Quando criança, em um quintal cheio de plantações, onde voavam grandes borboletas, pássaros que eu nem conhecia, pela parca sabedoria em relação à natureza, minha mãe me deixava à vontade. Era como um campo dos sonhos, ainda que cheio de matos e capins em que pousavam joaninhas, que pousavam em mim, e eu me deliciava com suas perninhas me fazendo cócegas... era simples, era belo.

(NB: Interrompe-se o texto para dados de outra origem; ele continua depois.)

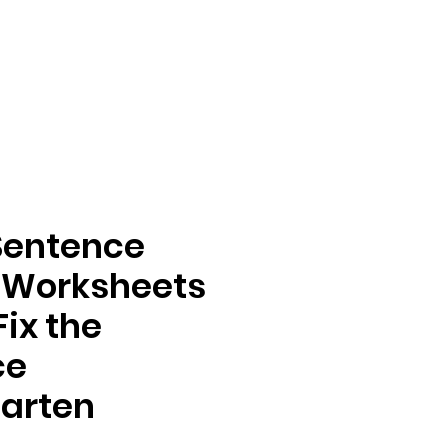
Sentence
 Worksheets
Fix the
ce
arten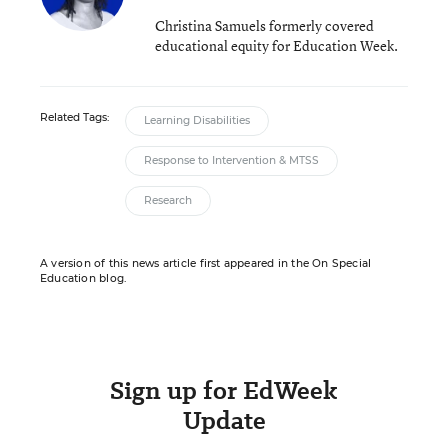
Christina Samuels formerly covered
educational equity for Education Week.
Related Tags:
Learning Disabilities
Response to Intervention & MTSS
Research
A version of this news article first appeared in the On Special
Education blog.
Sign up for EdWeek
Update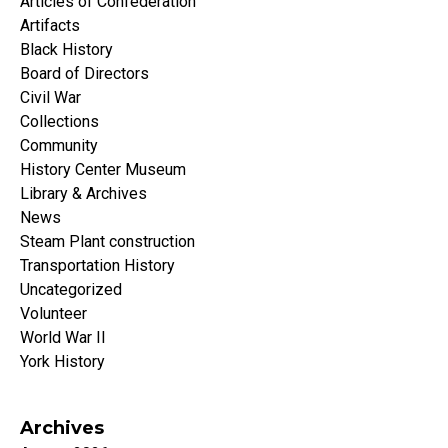
Articles of Confederation
Artifacts
Black History
Board of Directors
Civil War
Collections
Community
History Center Museum
Library & Archives
News
Steam Plant construction
Transportation History
Uncategorized
Volunteer
World War II
York History
Archives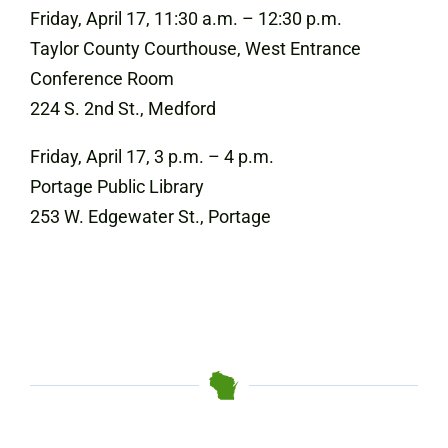
Friday, April 17, 11:30 a.m. – 12:30 p.m.
Taylor County Courthouse, West Entrance
Conference Room
224 S. 2nd St., Medford
Friday, April 17, 3 p.m. – 4 p.m.
Portage Public Library
253 W. Edgewater St., Portage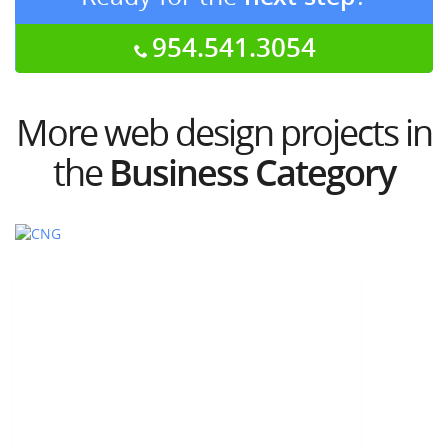
954.541.3054
More web design projects in
the
Business Category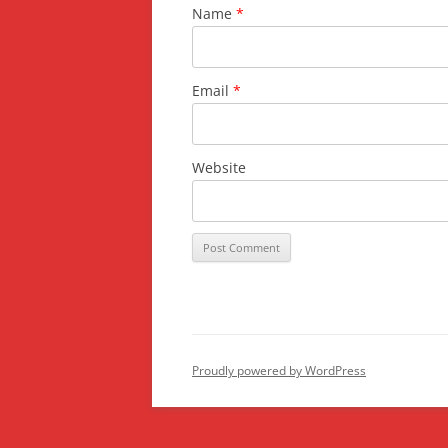
Name
*
Email
*
Website
Proudly powered by WordPress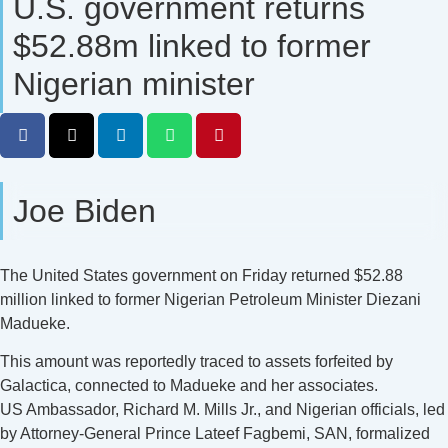
U.S. government returns
$52.88m linked to former
Nigerian minister
Joe Biden
The United States government on Friday returned $52.88
million linked to former Nigerian Petroleum Minister Diezani
Madueke.
This amount was reportedly traced to assets forfeited by
Galactica, connected to Madueke and her associates.
US Ambassador, Richard M. Mills Jr., and Nigerian officials, led
by Attorney-General Prince Lateef Fagbemi, SAN, formalized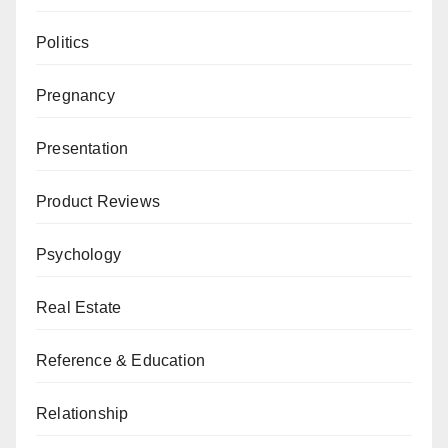
Politics
Pregnancy
Presentation
Product Reviews
Psychology
Real Estate
Reference & Education
Relationship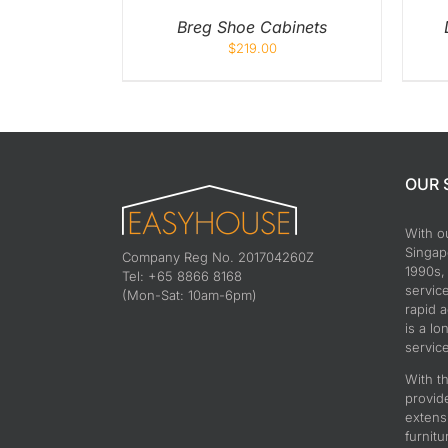
Breg Shoe Cabinets
$
219.00
OUR 
With o
Singapo
Company Reg No. 201704260Z
1990s,
Tel: +65 8866 8168
servic
(Mon-Sat: 10am-6pm)
rapid 
is a lo
service
With th
provid
extens
furnitu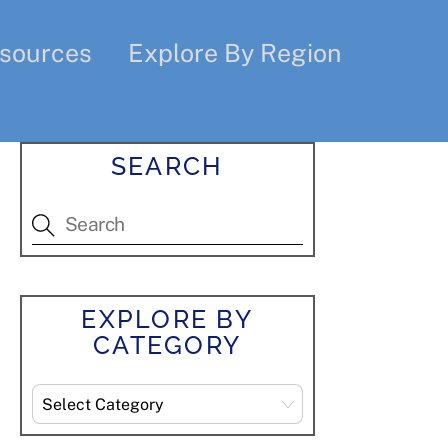
sources
Explore By Region
SEARCH
EXPLORE BY
CATEGORY
Explore
By
Category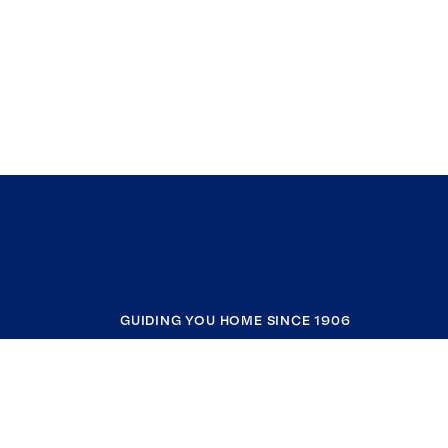
GUIDING YOU HOME SINCE 1906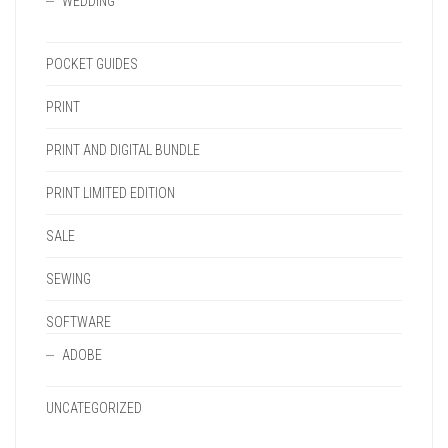
WEDDING
POCKET GUIDES
PRINT
PRINT AND DIGITAL BUNDLE
PRINT LIMITED EDITION
SALE
SEWING
SOFTWARE
ADOBE
UNCATEGORIZED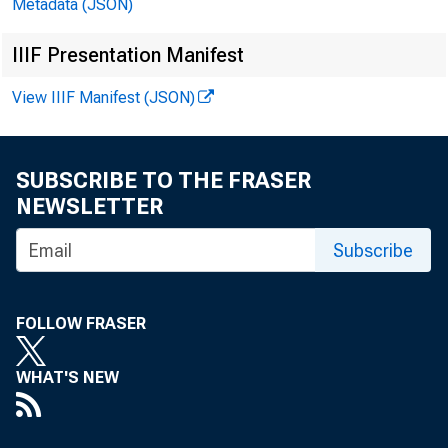
Metadata (JSON)
EN EMB
IIIF Presentation Manifest
miércol
View IIIF Manifest (JSON)
Técnico
SUBSCRIBE TO THE FRASER
NEWSLETTER
Mediát
Subscribe
FOLLOW FRASER
WHAT'S NEW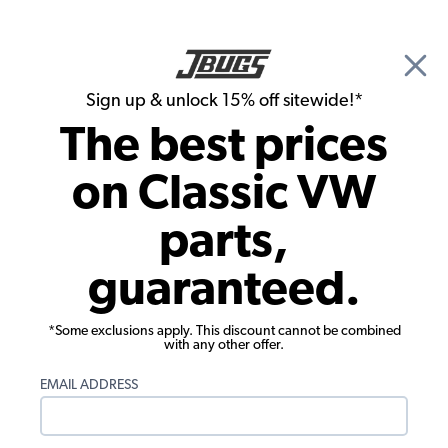
🎉 Show Season Sale - 15% off Sitewide*
See
Details
|
Sign up & unlock 15% off sitewide!*
0
The best prices
Search
on Classic VW
1956 VW Karmann Ghia Brake Parts
parts,
1956 VW Karmann Ghia Front Brakes
guaranteed.
Showing results 1 to 23 of 41 total products
*Some exclusions apply. This discount cannot be combined
Filters:
with any other offer.
Model:
Karmann Ghia
Remove
Year:
1956
Remove
EMAIL ADDRESS
Show Filters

Havia um pé de bananeira imenso que me dava medo. De longe, quando eu o via, passava com receio de ele me pegar, levar para dentro e comigo sumir, mas era uma imaginação fértil, daquelas de menino que tem medo de tudo, mas parte pra cima. A prova disso é que me acostumei com o "monstro", e comecei a adentrar naquele conjunto imenso de pés de bananeiras, abraçava-os, sorria e depois corria feito besta...
Era o quintal do qual jamais queria dele sair, pois ele tinha tudo (a meu ver claro), com coisas inexplicáveis como um caminho que nós fazíamos no meio dele para se achegar a um banheiro de madeira, quase destruído, e que, no entanto, era o único a satisfazer nossas necessidade fisiológicas. Hoje penso muito naquele banheiro, pois ir em direção a ele era uma aventura. Havia dias em que eu pegava inclusive um facão do meu pai a desbravar até o infeliz que, com um porta apenas que para fechá-lo se amarrava um prego; não tinha vazo, mas um buraco de dar medo...
Não era problema.
Problema na realidade era o que estava por dentro da família, com seus conflitos naturais, nos quais minha mãe e pai sempre eram os protagonistas, e eu, como personagem pra lá de secundário, no cerrado, corria atrás das borboletas e por elas chorava quando não conseguia alcança-las; mas uma mãe como a minha você não teve. Ela, todas as vezes em que a lágrima saía de meus olhos, corria para sanar aquele fim de mundo. Quando eram as borboletas, pedia aos meus irmãos que pegasse algumas e amarrasse a mais bela em uma linha, na parte inferior do corpo da pequena beleza, e ao voar, minha linha levitava como que por mágica.
Era belo!
Depois eu ficava pensando do porquê as borboletas morriam. Parei de querer que elas fossem minhas. Um dia, era assim, mas depois -- vai compreender cabeça de criança! -- saía para matar todas elas correndo atrás como um louco no meio dos capins-gordura, que, com suas pétalas pontiagudas, me feriam e ficavam em minha roupa me espetando, espetando, até que parei de matar as coitadas...
O quintal tinha mais. Plantações de milho no outono, das quais fazíamos pamonha, mingau, até de noitão. Minha mãe, quando chamava para fazer o amarelão, todo mundo vinha, ajudava, comia, se lambuzava, e eu, na espreita pela rapa da grande panela, pulava em cima da grandona, sobre a qual ninguém tinha poderes, e talvez por isso os pequenos pulavam em cima dela como porcos no cio. Nunca vou me esquecer.
O quintal fica em minha mente como um grandioso ser que nos foi necessário ao crescimento básico de nossas estruturas físicas e mentais; e mais, quando nele penso, reflito acerca do que fui, do que pude conseguir após tantas mazelas pelas quais passei e nunca percebi, somente quando cresci, estudei e conheci pessoas, seres humanos bons e ruins, sem alma e outros com mais alma do que aqueles, enfim, descobri que o grande quintal ainda adormece em mim como tudo que um dia pedi a Deus e hoje não tenho: o amor real à natureza e às pessoas.